• Preguntas de estudio:
A) Según el artículo sobre la violencia en el fútbol base, ¿qué ha decidido enviar a la Fiscalía la Comisión Antiviolencia de la Federación de Fútbol de las Islas Baleares?
B) Explica, a partir del artículo sobre la violencia en el fútbol base, a qué se debió la suspensión del Atlétic de Masnou y el Lloretenc.
C) Reproduce del artículo sobre la violencia en el fútbol base el fragmento que va desde «Violencia de padres» hasta «y dos porterías.», ambos incluidos.

• Fragmento del documento:
********************
Violencia de padres en el fútbol base: la casa por el tejado
Parece que la Comisión Antiviolencia de la Federación de Fútbol de las Islas Baleares ha decidido, por fin, enviar a la Fiscalía las imágenes de la pelea entre padres de jugadores infantiles en Alaró y se dispone a presentar denuncias por vía penal: sin duda una buena noticia dentro de una triste realidad. Y es que, no nos engañemos, la violencia campa a sus anchas en el fútbol desde hace tanto tiempo que no somos pocos los que nos hemos acostumbrado a ejercerla o justificarla como parte esencial del bendito folclore, lo mismo en las grandes catedrales de la Primera División que en un pequeño patio de colegio con siete esquinas y dos porterías.
Hoy todo es indignación y condena por lo sucedido en Alaró pero mañana será otro día, no conviene precipitarse. Cada semana nos removemos incómodos ante escenas similares pero no parece que la cosa vaya a cambiar porque, esta vez sí, los diferentes estamentos sociales hayan puesto el grito en el cielo ante lo sucedido. Por alguna razón que se me escapa, las imágenes de la barbarie en Alaró han tenido mayor repercusión que las grabadas durante un partido de querubines en Valencia, la semana pasada. Casi nadie recuerda ya lo sucedido en Gran Canaria, a mediados de enero, durante un partido de juveniles entre la UD Telde y la UD Guía. Ni rastro, por supuesto, de la lamentable suspensión del Atlétic de Masnou y el Lloretenc porque un equipo de veteranos de la zona se creyó con más derecho a utilizar el campo municipal que un grupo de chicas y decidieron desalojarlas por las bravas. Todo pasa, nada cambia.
El próximo sábado, en cualquier campo de nuestra geografía, un muchacho que estudia y aprovecha para ganarse unas perras arbitrando partidos de regional volverá a sentir miedo ante el acoso y los insultos de cualquier desaprensivo. El padre de Manolito, Kevin o Julián seguirá hostigando al entrenador de barrio incapaz de ver, maldito sea, que su hijo es el mayor talento futbolístico parido desde que Doña Celia dio a luz al pequeño Leonel. El socio de tribuna seguirá sonriendo satisfecho cuando los chavales del fondo griten aquello de “fulanito maricón” y el presidente de turno volverá a defenderlos diciendo que son gente sana, los más fieles seguidores del equipo, aunque alguna vez se les pueda ir un poco la mano y, vaya por dios, un hincha rival termine muerto en una acera o en un río.
********************
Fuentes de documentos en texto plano
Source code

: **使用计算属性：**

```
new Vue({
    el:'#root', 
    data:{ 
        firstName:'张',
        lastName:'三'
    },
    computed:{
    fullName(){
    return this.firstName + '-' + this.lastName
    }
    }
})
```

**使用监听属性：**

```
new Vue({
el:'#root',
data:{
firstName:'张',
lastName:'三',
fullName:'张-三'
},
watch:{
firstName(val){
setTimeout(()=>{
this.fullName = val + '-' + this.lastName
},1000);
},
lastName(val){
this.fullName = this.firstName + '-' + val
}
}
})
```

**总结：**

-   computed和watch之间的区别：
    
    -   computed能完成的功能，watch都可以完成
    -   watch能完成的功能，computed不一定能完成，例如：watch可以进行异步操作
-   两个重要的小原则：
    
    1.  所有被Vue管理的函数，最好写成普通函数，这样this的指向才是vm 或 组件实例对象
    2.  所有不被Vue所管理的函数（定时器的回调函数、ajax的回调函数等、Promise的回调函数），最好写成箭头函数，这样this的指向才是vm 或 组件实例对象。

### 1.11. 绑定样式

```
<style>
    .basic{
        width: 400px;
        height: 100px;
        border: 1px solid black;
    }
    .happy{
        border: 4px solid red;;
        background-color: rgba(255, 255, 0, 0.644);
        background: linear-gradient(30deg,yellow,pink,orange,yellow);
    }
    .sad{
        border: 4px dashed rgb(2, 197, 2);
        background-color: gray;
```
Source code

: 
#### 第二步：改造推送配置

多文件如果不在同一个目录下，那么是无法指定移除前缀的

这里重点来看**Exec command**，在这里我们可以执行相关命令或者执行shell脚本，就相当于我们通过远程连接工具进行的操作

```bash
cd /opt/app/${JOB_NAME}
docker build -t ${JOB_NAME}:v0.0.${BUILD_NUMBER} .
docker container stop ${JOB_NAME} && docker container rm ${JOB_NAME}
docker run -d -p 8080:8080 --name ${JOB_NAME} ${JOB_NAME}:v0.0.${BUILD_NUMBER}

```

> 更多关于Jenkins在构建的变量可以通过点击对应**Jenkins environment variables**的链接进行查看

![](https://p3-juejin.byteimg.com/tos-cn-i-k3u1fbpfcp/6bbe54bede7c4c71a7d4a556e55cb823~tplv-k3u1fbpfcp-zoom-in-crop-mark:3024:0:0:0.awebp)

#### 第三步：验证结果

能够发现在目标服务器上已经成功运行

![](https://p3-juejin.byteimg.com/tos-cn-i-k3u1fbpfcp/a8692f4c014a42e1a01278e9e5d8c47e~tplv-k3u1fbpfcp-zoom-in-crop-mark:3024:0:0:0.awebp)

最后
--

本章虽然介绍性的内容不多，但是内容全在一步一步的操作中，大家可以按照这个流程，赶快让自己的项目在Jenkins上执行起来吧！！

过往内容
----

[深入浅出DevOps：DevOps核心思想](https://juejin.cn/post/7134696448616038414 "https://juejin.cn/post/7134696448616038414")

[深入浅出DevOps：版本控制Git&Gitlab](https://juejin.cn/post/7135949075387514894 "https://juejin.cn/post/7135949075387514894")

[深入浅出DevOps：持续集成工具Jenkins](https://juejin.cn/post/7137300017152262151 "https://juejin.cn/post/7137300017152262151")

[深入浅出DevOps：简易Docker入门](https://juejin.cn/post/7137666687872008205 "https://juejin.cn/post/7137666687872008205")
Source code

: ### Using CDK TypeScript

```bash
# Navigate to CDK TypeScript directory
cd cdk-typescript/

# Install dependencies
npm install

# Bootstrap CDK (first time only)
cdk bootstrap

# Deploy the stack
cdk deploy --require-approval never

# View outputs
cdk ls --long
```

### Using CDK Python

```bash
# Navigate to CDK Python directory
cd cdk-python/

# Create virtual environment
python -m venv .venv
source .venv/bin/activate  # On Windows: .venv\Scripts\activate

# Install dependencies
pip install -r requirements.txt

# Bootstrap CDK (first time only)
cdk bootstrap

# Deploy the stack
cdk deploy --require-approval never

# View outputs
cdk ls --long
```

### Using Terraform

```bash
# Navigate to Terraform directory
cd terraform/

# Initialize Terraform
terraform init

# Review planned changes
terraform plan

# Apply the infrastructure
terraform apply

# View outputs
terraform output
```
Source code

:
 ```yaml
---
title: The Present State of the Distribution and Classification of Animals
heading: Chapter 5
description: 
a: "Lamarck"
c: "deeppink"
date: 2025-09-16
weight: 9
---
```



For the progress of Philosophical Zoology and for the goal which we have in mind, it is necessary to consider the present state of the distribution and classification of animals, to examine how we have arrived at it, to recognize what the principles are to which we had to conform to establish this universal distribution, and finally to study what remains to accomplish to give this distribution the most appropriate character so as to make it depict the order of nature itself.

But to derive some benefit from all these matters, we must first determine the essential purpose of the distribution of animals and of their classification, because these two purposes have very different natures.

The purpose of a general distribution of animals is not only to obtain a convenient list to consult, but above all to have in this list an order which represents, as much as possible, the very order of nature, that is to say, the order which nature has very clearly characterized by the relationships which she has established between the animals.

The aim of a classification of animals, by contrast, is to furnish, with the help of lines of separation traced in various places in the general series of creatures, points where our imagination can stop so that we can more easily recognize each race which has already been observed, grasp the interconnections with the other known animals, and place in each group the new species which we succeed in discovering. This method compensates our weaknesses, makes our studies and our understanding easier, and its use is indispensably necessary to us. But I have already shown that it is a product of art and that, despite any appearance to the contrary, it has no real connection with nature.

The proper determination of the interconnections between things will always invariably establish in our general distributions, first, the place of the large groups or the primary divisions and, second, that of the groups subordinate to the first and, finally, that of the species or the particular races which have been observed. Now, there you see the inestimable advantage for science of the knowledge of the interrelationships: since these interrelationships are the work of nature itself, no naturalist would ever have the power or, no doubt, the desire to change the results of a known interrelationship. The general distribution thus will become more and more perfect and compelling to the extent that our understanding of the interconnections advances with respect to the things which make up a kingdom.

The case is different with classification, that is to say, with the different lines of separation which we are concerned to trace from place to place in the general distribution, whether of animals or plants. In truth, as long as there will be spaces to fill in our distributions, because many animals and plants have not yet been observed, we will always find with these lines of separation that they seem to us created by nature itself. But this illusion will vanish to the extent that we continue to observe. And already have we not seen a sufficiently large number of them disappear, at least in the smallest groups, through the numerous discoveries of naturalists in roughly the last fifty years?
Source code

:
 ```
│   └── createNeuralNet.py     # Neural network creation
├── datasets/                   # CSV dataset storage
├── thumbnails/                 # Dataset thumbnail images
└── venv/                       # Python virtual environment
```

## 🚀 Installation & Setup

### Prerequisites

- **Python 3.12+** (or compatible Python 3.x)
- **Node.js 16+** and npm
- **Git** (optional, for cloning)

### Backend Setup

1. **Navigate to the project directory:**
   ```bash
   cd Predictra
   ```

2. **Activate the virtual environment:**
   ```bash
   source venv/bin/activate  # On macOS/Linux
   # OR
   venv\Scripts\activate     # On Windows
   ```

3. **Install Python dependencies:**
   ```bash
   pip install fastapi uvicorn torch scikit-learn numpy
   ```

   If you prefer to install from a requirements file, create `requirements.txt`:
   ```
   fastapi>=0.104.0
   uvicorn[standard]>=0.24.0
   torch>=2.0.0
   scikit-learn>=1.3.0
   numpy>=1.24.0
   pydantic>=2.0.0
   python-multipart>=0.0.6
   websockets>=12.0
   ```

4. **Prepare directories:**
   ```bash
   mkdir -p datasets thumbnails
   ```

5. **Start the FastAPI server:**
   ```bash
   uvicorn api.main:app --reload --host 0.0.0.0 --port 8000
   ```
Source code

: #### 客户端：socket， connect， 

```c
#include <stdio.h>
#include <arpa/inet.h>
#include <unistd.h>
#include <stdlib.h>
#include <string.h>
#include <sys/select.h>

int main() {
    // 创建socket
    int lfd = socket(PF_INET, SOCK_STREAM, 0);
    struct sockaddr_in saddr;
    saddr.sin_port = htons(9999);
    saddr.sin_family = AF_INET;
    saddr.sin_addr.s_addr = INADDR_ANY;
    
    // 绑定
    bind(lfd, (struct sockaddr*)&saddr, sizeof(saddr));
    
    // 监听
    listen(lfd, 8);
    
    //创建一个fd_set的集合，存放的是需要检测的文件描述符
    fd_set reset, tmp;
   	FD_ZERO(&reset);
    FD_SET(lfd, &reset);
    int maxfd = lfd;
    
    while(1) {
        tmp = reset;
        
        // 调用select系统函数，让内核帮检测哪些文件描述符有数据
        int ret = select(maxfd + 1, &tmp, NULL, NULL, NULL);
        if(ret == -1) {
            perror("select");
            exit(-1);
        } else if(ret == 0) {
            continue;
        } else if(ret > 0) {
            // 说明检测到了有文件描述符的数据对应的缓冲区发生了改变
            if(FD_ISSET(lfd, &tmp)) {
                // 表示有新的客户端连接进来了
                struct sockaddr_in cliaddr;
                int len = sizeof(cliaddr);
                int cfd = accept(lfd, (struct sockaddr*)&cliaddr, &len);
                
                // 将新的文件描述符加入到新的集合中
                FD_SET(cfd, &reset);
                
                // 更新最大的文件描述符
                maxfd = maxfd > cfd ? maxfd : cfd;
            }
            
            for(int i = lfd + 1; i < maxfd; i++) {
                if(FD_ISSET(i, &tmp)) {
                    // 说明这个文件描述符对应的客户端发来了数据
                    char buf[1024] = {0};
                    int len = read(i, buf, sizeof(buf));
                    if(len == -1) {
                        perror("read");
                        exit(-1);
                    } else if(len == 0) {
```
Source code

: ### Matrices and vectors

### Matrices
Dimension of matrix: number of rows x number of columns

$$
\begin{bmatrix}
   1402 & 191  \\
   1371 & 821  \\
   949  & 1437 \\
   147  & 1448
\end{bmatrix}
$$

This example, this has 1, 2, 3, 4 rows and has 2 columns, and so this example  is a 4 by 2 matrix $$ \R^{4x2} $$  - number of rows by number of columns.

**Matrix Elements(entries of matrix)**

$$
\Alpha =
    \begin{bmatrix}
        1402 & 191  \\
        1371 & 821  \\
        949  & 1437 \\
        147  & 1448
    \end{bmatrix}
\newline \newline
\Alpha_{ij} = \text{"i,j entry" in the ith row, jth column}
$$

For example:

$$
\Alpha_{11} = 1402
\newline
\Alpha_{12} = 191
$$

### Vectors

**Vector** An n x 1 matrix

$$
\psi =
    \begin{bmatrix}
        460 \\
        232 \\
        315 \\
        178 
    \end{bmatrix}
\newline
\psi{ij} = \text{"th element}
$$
********************
• Soluciones por ejercicio:
A) Las imágenes de la pelea entre padres de jugadores infantiles en Alaró.

B) Se debió a que un equipo de veteranos de la zona se creyó con más derecho a utilizar el campo municipal que un grupo de chicas. Por eso decidieron desalojarlas por las bravas.

C)
Violencia de padres en el fútbol base: la casa por el tejado
Parece que la Comisión Antiviolencia de la Federación de Fútbol de las Islas Baleares ha decidido, por fin, enviar a la Fiscalía las imágenes de la pelea entre padres de jugadores infantiles en Alaró y se dispone a presentar denuncias por vía penal: sin duda una buena noticia dentro de una triste realidad. Y es que, no nos engañemos, la violencia campa a sus anchas en el fútbol desde hace tanto tiempo que no somos pocos los que nos hemos acostumbrado a ejercerla o justificarla como parte esencial del bendito folclore, lo mismo en las grandes catedrales de la Primera División que en un pequeño patio de colegio con siete esquinas y dos porterías.